My understanding is this used to be the case[1] but isn't really true any longer due to things like the "star" method for model training[2]. Empirically it absolutely (circa GPT3) used to be the case that if you prompted with "Explain all your reasoning step by step and then give the answer at the end" or similar it would give you a better answer for a complex question than if you said "Just give me the answer and nothing else" or similar, or asked for the answer first, and then circa gpt-4 answers started getting much longer even if you asked the model to be concise.

That doesn't seem to be the case any more and there has been speculation this is down to the star method being used for training newer models. I say speculation because I don't believe people have come out and said they are using star for training. OpenAI referred to Q* somewhere but they wouldn't be drawn on whether that * is this "star" and although google were involved in publishing the star paper they haven't said gemini uses it (I don't think).

[1] https://arxiv.org/abs/2201.11903

[2] https://arxiv.org/pdf/2203.14465

bboygravity · on Aug 14, 2024

So did OpenAI, why is it only a problem when Twitter itself does it?

squigz · on Aug 14, 2024

I'm pretty sure it's not. I'm pretty sure people have been angry about OpenAI doing the same thing for a while now.

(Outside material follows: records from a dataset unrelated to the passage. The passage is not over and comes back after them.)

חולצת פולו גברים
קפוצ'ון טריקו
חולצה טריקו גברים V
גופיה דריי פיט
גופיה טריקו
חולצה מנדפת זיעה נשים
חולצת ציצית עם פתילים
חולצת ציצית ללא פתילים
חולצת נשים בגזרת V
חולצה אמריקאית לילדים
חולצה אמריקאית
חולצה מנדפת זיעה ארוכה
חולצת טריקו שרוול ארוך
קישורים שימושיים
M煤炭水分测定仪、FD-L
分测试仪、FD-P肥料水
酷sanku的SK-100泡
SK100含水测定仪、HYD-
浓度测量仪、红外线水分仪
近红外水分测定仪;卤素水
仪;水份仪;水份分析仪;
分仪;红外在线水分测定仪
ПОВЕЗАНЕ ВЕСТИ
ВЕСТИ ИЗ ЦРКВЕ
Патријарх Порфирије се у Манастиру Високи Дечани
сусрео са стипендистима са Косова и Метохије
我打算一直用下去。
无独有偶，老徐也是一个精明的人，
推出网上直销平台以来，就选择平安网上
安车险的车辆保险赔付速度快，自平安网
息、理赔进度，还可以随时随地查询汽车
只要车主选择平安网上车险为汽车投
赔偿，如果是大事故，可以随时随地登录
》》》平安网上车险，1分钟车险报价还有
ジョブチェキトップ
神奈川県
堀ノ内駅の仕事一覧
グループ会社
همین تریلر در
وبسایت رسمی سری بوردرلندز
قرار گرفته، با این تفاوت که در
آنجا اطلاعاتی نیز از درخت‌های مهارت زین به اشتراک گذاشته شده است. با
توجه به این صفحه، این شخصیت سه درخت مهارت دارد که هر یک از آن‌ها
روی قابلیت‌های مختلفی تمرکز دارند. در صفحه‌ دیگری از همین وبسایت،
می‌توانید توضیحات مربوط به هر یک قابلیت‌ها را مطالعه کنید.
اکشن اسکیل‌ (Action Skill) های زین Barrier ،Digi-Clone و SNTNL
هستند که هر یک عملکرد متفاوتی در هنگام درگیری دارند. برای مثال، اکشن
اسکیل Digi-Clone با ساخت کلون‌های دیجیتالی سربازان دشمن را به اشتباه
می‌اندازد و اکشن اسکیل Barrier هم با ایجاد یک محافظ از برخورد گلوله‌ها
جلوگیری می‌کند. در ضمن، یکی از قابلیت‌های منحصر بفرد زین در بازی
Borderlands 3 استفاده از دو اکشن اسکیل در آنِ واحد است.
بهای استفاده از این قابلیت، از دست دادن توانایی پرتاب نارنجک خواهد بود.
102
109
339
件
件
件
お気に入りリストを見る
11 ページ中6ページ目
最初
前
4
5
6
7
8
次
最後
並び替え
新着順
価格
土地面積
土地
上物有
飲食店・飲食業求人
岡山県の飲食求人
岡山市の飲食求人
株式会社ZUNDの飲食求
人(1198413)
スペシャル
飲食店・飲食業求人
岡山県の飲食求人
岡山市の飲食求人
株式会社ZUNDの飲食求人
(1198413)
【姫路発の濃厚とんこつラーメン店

viraptor · on Aug 14, 2024

Has it been proven that OpenAI used twitter for training? I know it knows about the popular tweets, but those are reported in many places, so could be ingested accidentally with other content.

(But regardless, many people raised an issue of OpenAI training from sources they shouldn't be allowed to access, so they're definitely a problem as well)

seydor · on Aug 14, 2024

Twitter bad, but it s not unlawful in their jurisdiction . Don't want it? dont use it

esperent · on Aug 14, 2024

As someone from the EU, hearing this argument over and over from Americans is exhausting.

They provide a product in the EU, therefore they must either follow EU law or exit the EU market. Just like an EU company that provides a product in the US has to follow US law.

seydor · on Aug 14, 2024

I am in the EU.

The line of 'following the law of another country' is grey area on the internet, given that it goes both ways:

EU online companies providing services to US users fail to provide the free speech guarantees that the US laws afford their citizens. That's because all EU countries have more strict laws limiting free speech. Should the EU companies break their own countries' law to satisfy the US audience?

daghamm · on Aug 14, 2024

"EU online companies providing services to US users fail to provide the free speech guarantees that the US laws afford their citizens."

Exactly what is "free speech guarantees" in the context of a private business?

seydor · on Aug 14, 2024

There are now states in the US which voted laws to regulate social media censorship. The US supreme court has declined ruling on them or taking them down based on companies' first amendment rights.

So it seems there are states where a europeans social medium should abide by rules that would most likely contradict european laws, right?

daghamm · on Aug 14, 2024

What are these state laws, can you give me an example?

seydor · on Aug 14, 2024

https://www.texastribune.org/2024/07/01/supreme-court-texas-...

Y_Y · on Aug 14, 2024

> EU online companies providing services to US users fail to provide the free speech guarantees that the US laws afford their citizens. That's because all EU countries have more strict laws limiting free speech. Should the EU companies break their own countries' law to satisfy the US audience?

Could you sharpen up this claim? Like suppose I run a microblogging site but I delete libellous posts and incitements to violence in accordance with my local European law. Am I violating a US law by allowing Americans to use the site?

seydor · on Aug 14, 2024

i m asking the same question

Y_Y · on Aug 14, 2024

My understanding of your post was that you know that it violates US law and so you're asking what should be done. What I am asking is if it really does violate US law, and if so how.